There is no member directory under any URL pattern we tested, including /find, /directory, /members, /farms, /find-a-farm, or via the WordPress sitemap (the site uses a custom non-WordPress framework, so no WordPress sitemap exists). The kyproud.com homepage links describe the program (“About Membership,” “Member FAQs”) and announce member events (“Farm to Fork,” “Farms Are Fun”), but do not link to a member roster or category-archive page.
What this means in Stream B terms
Kentucky Proud is not a producer directory in the sense Stream B uses the term. It is a marketing program with a member roster, where the roster lives in the program’s internal database and surfaces publicly only when individual members are featured in program content. From a consumer-discovery perspective that’s an unusual choice — most state-grown programs (including Abundant Montana, Minnesota Grown, and Georgia Grown) operate a public directory at least partly because the entire point of “buy local” branding is to help consumers find local producers.
Three plausible reasons Kentucky Proud might have made this choice:
- The program’s primary value to members is the right-to-use the “Kentucky Proud” trademark on packaging and signage, and individual-member discoverability is delegated to existing distribution channels (grocery stores, farmers markets, restaurants).
- The roster is large enough that publishing it would be operationally expensive to maintain (the AGW staleness problem at scale).
- The program treats the roster as proprietary membership data rather than public information.
Stream B does not have visibility into which of these is the actual reason. What we can say from the public-facing artifact alone is that the structural opportunity for transparency disclosure that the other four directories provide — a per-producer page where the producer can describe their practices, name their products, link their website, and (in some cases) declare certifications — does not exist publicly on kyproud.com.
Stream B’s evaluation approach for Kentucky Proud
Without a public member directory, Stream B’s standard methodology cannot run. The 15-category rubric scores producer-side disclosure as captured on a directory listing plus the producer’s own website.
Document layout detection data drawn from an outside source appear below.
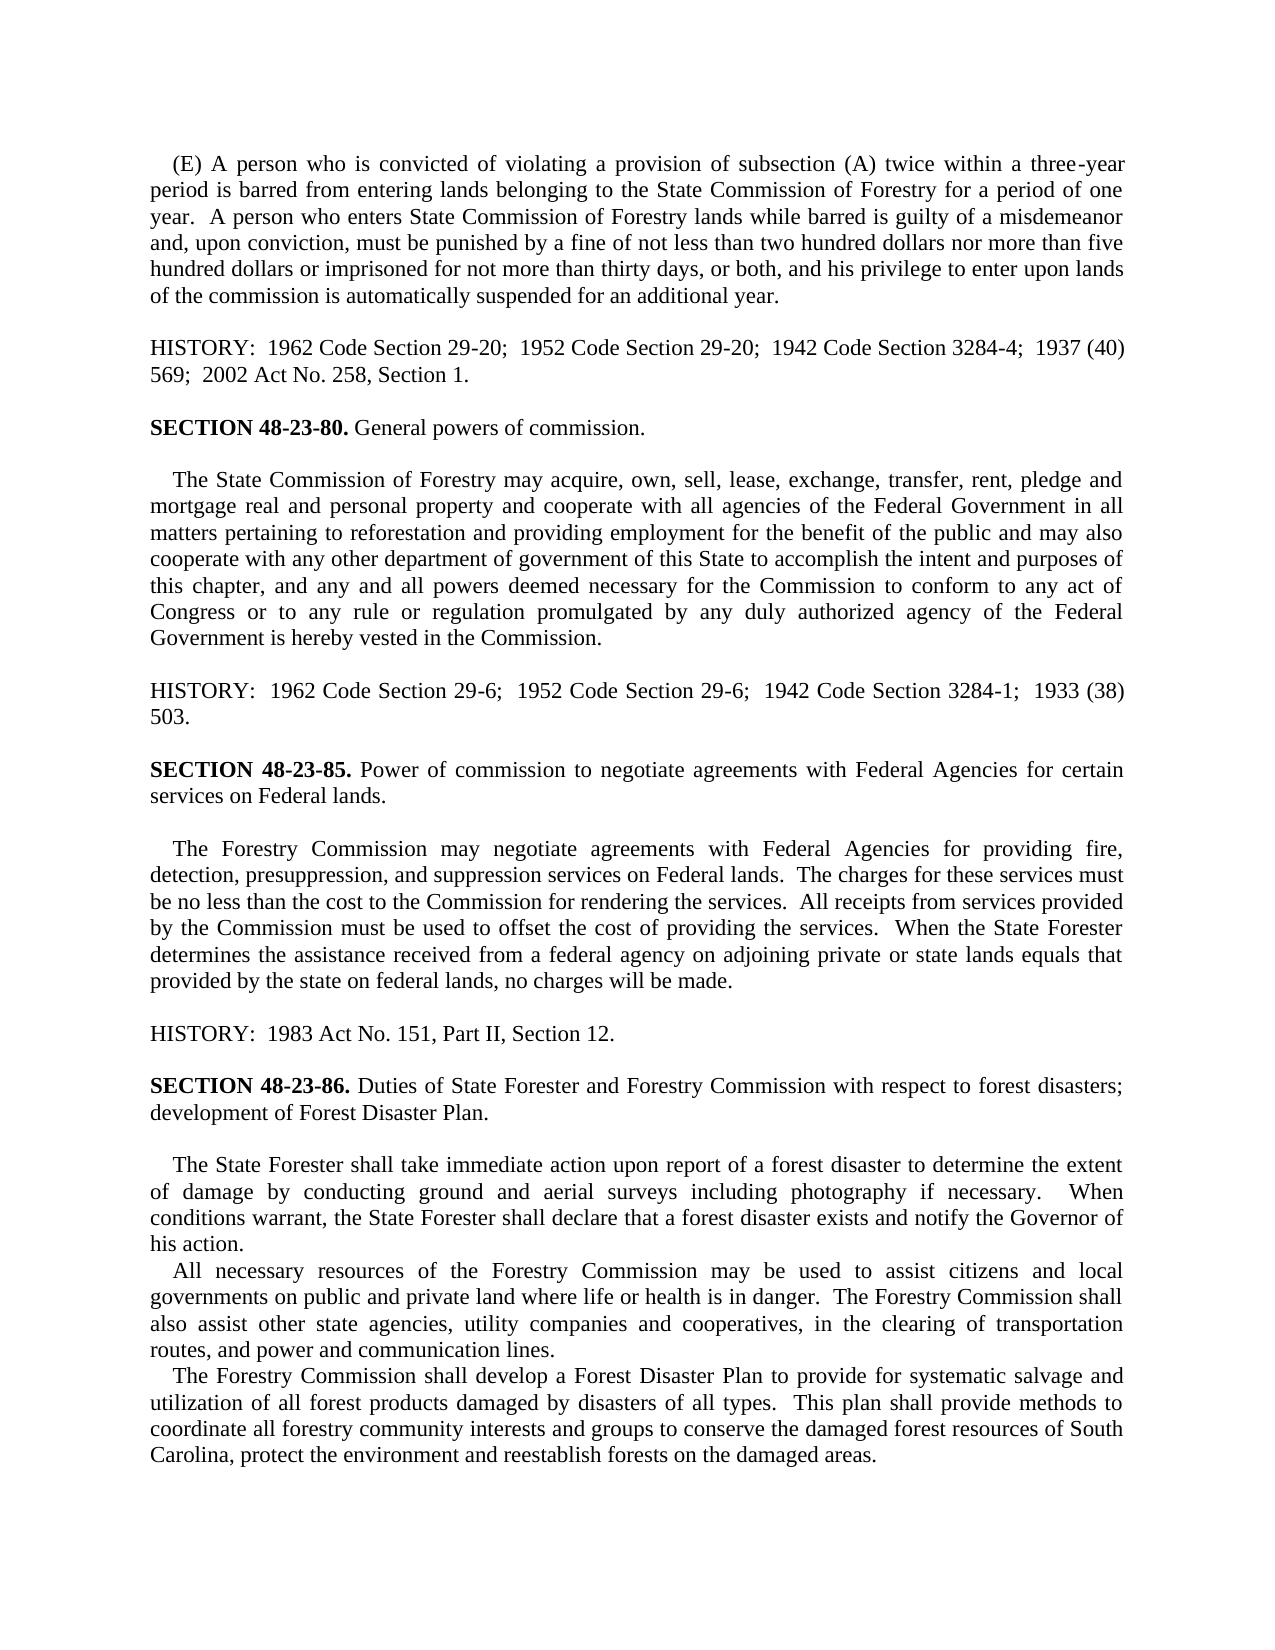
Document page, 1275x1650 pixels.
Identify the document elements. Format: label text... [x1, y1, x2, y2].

text SECTION 48-23-80. General powers of commission. [150, 413, 1125, 440]
text SECTION 48-23-85. Power of commission to negotiate agreements with Federal Agencies for certain services on Federal lands. [150, 756, 1125, 809]
text All necessary resources of the Forestry Commission may be used to assist citizens and local governments on public and private land where life or health is in danger. The Forestry Commission shall also assist other state agencies, utility companies and cooperatives, in the clearing of transportation routes, and power and communication lines. [150, 1257, 1125, 1362]
text The Forestry Commission shall develop a Forest Disaster Plan to provide for systematic salvage and utilization of all forest products damaged by disasters of all types. This plan shall provide methods to coordinate all forestry community interests and groups to conserve the damaged forest resources of South Carolina, protect the environment and reestablish forests on the damaged areas. [150, 1362, 1125, 1468]
text HISTORY: 1962 Code Section 29-6; 1952 Code Section 29-6; 1942 Code Section 3284-1; 1933 (38) 503. [150, 677, 1125, 730]
text HISTORY: 1962 Code Section 29-20; 1952 Code Section 29-20; 1942 Code Section 3284-4; 1937 (40) 569; 2002 Act No. 258, Section 1. [150, 334, 1125, 387]
text The State Forester shall take immediate action upon report of a forest disaster to determine the extent of damage by conducting ground and aerial surveys including photography if necessary. When conditions warrant, the State Forester shall declare that a forest disaster exists and notify the Governor of his action. [150, 1151, 1125, 1257]
text The Forestry Commission may negotiate agreements with Federal Agencies for providing fire, detection, presuppression, and suppression services on Federal lands. The charges for these services must be no less than the cost to the Commission for rendering the services. All receipts from services provided by the Commission must be used to offset the cost of providing the services. When the State Forester determines the assistance received from a federal agency on adjoining private or state lands equals that provided by the state on federal lands, no charges will be made. [150, 835, 1125, 993]
text The State Commission of Forestry may acquire, own, sell, lease, exchange, transfer, rent, pledge and mortgage real and personal property and cooperate with all agencies of the Federal Government in all matters pertaining to reforestation and providing employment for the benefit of the public and may also cooperate with any other department of government of this State to accomplish the intent and purposes of this chapter, and any and all powers deemed necessary for the Commission to conform to any act of Congress or to any rule or regulation promulgated by any duly authorized agency of the Federal Government is hereby vested in the Commission. [150, 466, 1125, 651]
text HISTORY: 1983 Act No. 151, Part II, Section 12. [150, 1020, 1125, 1046]
text (E) A person who is convicted of violating a provision of subsection (A) twice within a three-year period is barred from entering lands belonging to the State Commission of Forestry for a period of one year. A person who enters State Commission of Forestry lands while barred is guilty of a misdemeanor and, upon conviction, must be punished by a fine of not less than two hundred dollars nor more than five hundred dollars or imprisoned for not more than thirty days, or both, and his privilege to enter upon lands of the commission is automatically suspended for an additional year. [150, 150, 1125, 308]
text SECTION 48-23-86. Duties of State Forester and Forestry Commission with respect to forest disasters; development of Forest Disaster Plan. [150, 1072, 1125, 1125]
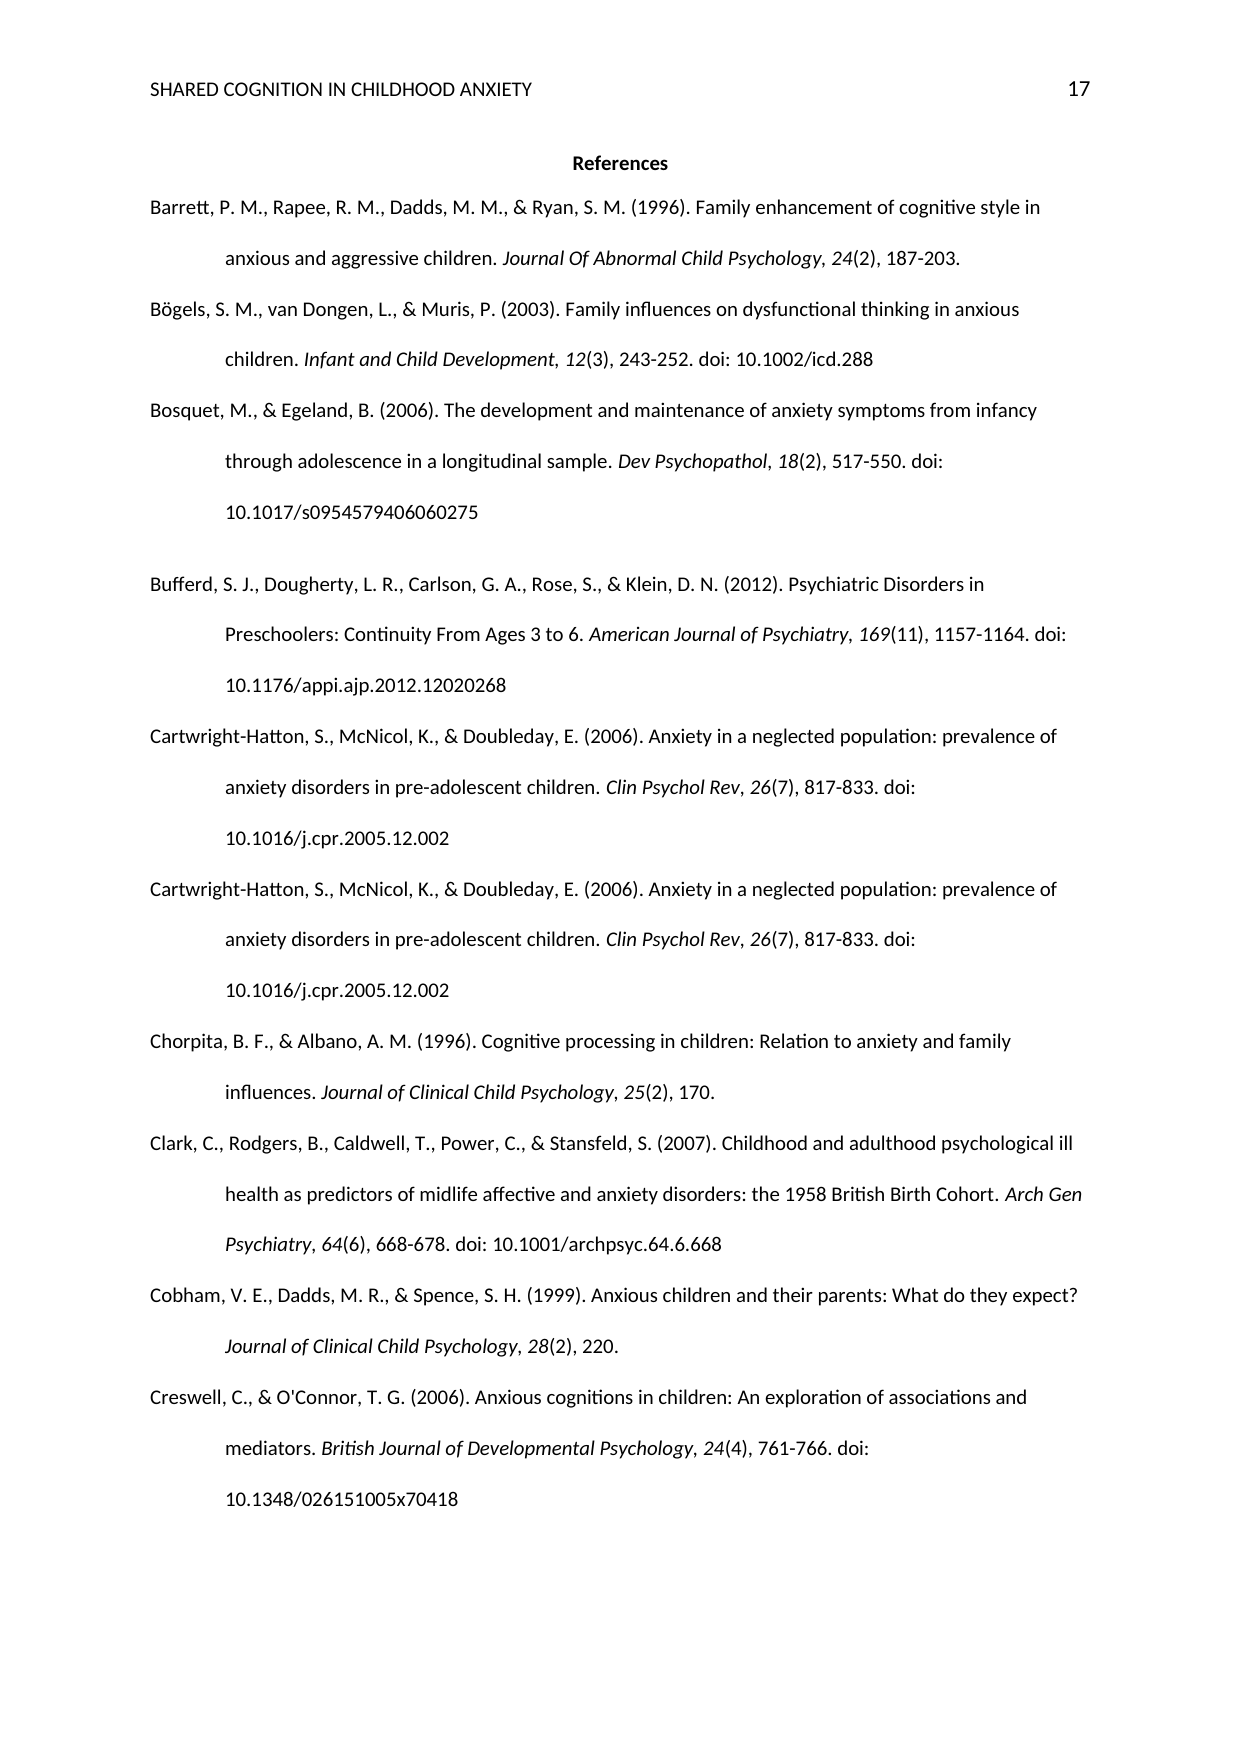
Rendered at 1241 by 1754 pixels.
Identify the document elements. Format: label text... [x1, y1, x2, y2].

text Cartwright-Hatton, S., McNicol, K., & Doubleday, E. (2006). Anxiety in a neglected population: prevalence of anxiety disorders in pre-adolescent children. Clin Psychol Rev, 26(7), 817-833. doi: 10.1016/j.cpr.2005.12.002 [150, 876, 1090, 1003]
text Chorpita, B. F., & Albano, A. M. (1996). Cognitive processing in children: Relation to anxiety and family influences. Journal of Clinical Child Psychology, 25(2), 170. [150, 1028, 1090, 1104]
text Cartwright-Hatton, S., McNicol, K., & Doubleday, E. (2006). Anxiety in a neglected population: prevalence of anxiety disorders in pre-adolescent children. Clin Psychol Rev, 26(7), 817-833. doi: 10.1016/j.cpr.2005.12.002 [150, 723, 1090, 850]
text Creswell, C., & O'Connor, T. G. (2006). Anxious cognitions in children: An exploration of associations and mediators. British Journal of Developmental Psychology, 24(4), 761-766. doi: 10.1348/026151005x70418 [150, 1384, 1090, 1511]
text Clark, C., Rodgers, B., Caldwell, T., Power, C., & Stansfeld, S. (2007). Childhood and adulthood psychological ill health as predictors of midlife affective and anxiety disorders: the 1958 British Birth Cohort. Arch Gen Psychiatry, 64(6), 668-678. doi: 10.1001/archpsyc.64.6.668 [150, 1130, 1090, 1257]
text Bufferd, S. J., Dougherty, L. R., Carlson, G. A., Rose, S., & Klein, D. N. (2012). Psychiatric Disorders in Preschoolers: Continuity From Ages 3 to 6. American Journal of Psychiatry, 169(11), 1157-1164. doi: 10.1176/appi.ajp.2012.12020268 [150, 571, 1090, 698]
text Bosquet, M., & Egeland, B. (2006). The development and maintenance of anxiety symptoms from infancy through adolescence in a longitudinal sample. Dev Psychopathol, 18(2), 517-550. doi: 10.1017/s0954579406060275 [150, 397, 1090, 524]
text References [150, 150, 1090, 175]
text Barrett, P. M., Rapee, R. M., Dadds, M. M., & Ryan, S. M. (1996). Family enhancement of cognitive style in anxious and aggressive children. Journal Of Abnormal Child Psychology, 24(2), 187-203. [150, 194, 1090, 270]
text Cobham, V. E., Dadds, M. R., & Spence, S. H. (1999). Anxious children and their parents: What do they expect? Journal of Clinical Child Psychology, 28(2), 220. [150, 1282, 1090, 1359]
text Bögels, S. M., van Dongen, L., & Muris, P. (2003). Family influences on dysfunctional thinking in anxious children. Infant and Child Development, 12(3), 243-252. doi: 10.1002/icd.288 [150, 296, 1090, 372]
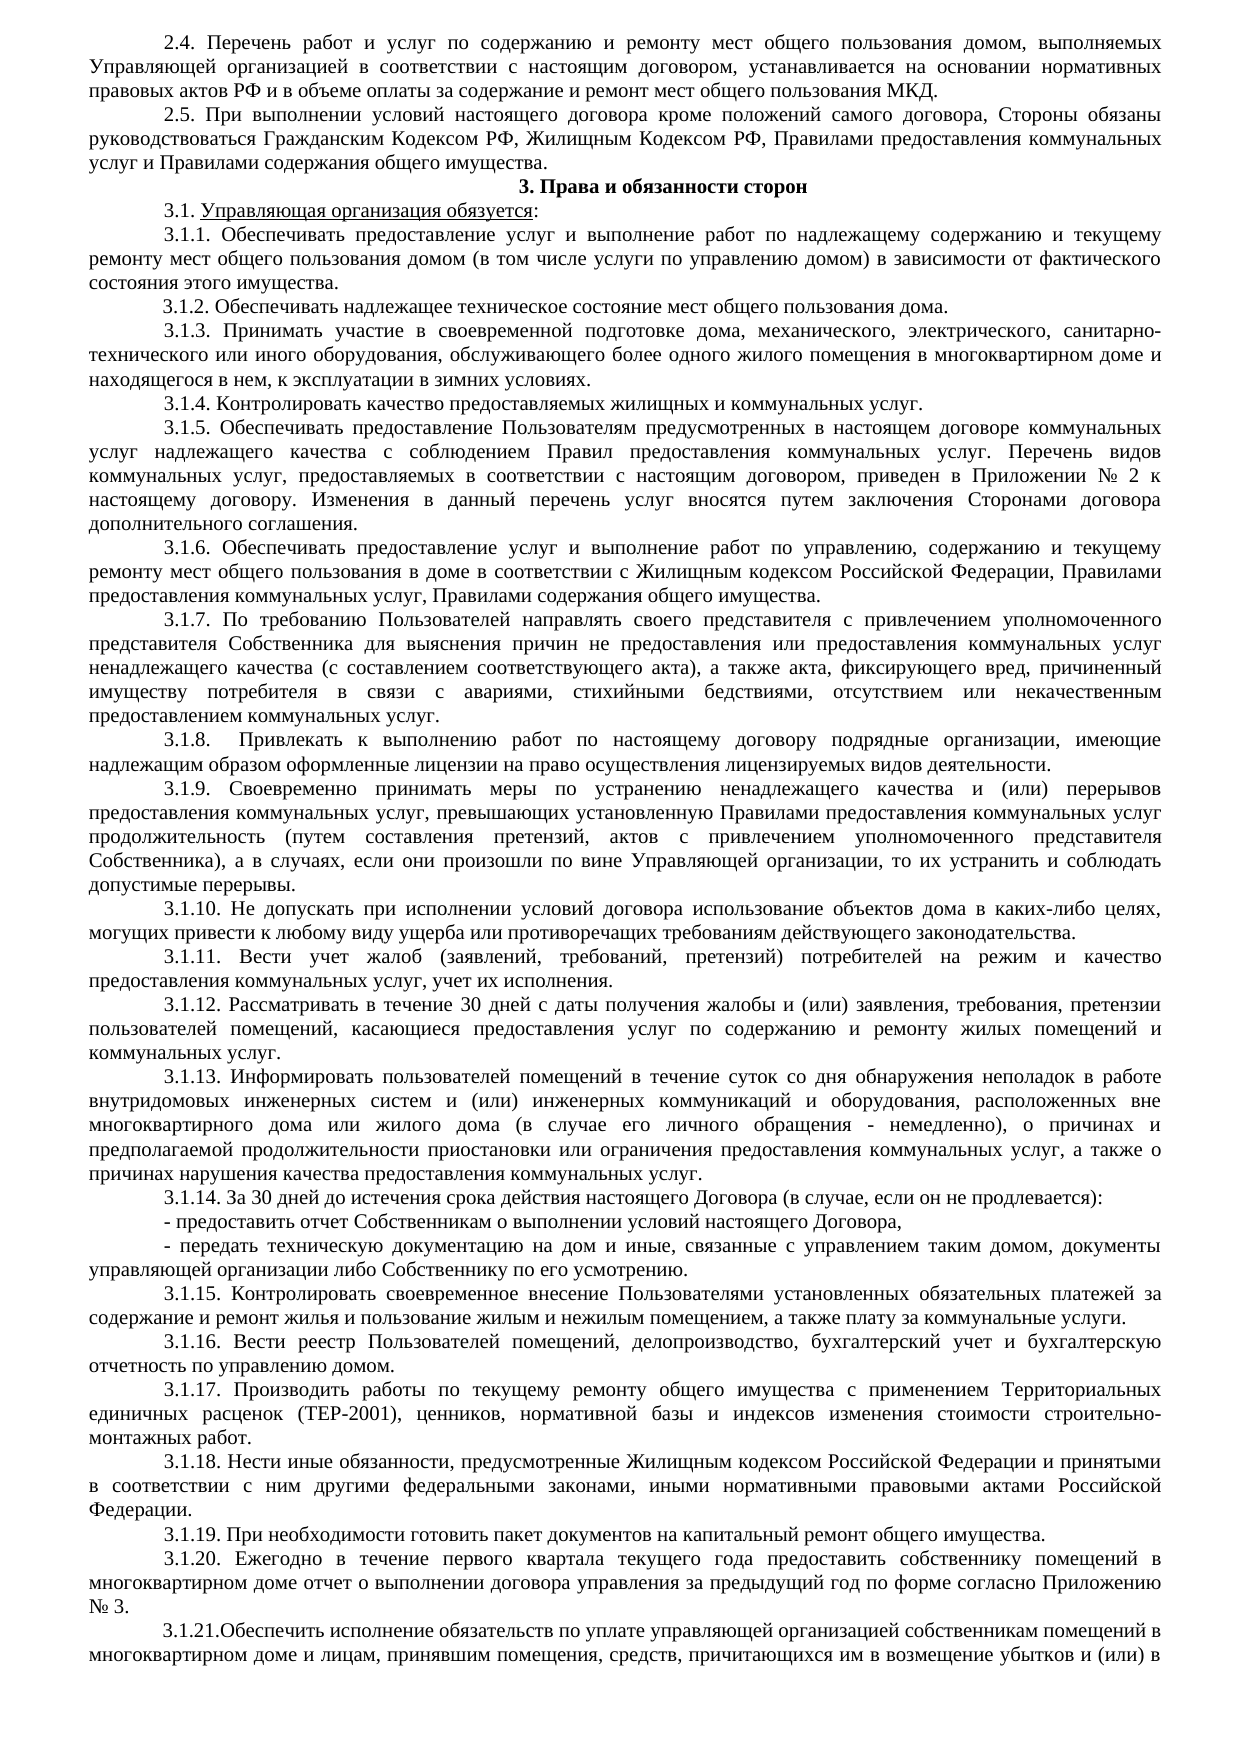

With no listing to score, four out of fifteen categories are structurally Missing for every producer in the program (Farm/Ranch identity at the directory level, Sales channels, the soft welfare/feed/antibiotic narrative producers might write into a listing description, and the certifications-tag field), regardless of what individual producers might publish on their own sites.
Two adjacent paths Stream B could pursue, deferred to a later iteration:
- Member-discovery via individual mentions. Build a corpus of all Kentucky Proud members named in program news posts, recipe features, and event announcements over the past several years; treat that as a partial roster; then evaluate each named member’s own website. This would surface the more public-facing members but underrepresent the (probably much larger) silent membership.
- Operator-side data request. Approach the Kentucky Department of Agriculture program staff to request a research-grade member list. Several state ag programs maintain such lists internally and provide them to academic or journalism partners on request.
Both paths are feasible but neither is in scope for this iteration of the pilot.
Status
Evaluation deferred; the structural finding above is the publishable result of this iteration. The Stream B series will return to Kentucky Proud once one of the two adjacent paths above is operationally feasible — most likely the operator-side data request, since the alternative path of harvesting member mentions from program content is labor-intensive and produces a biased sample.
Sources
- Kentucky Proud program — kyproud.com (consumer-facing).
- Kentucky Department of Agriculture — program operator.
See the Stream B methodology for the full rubric and the four verification-ceiling tiers.
Last reviewed: 7 May 2026 — evaluation deferred; structural finding (Kentucky Proud does not publish an enumerable directory) is the result of this iteration.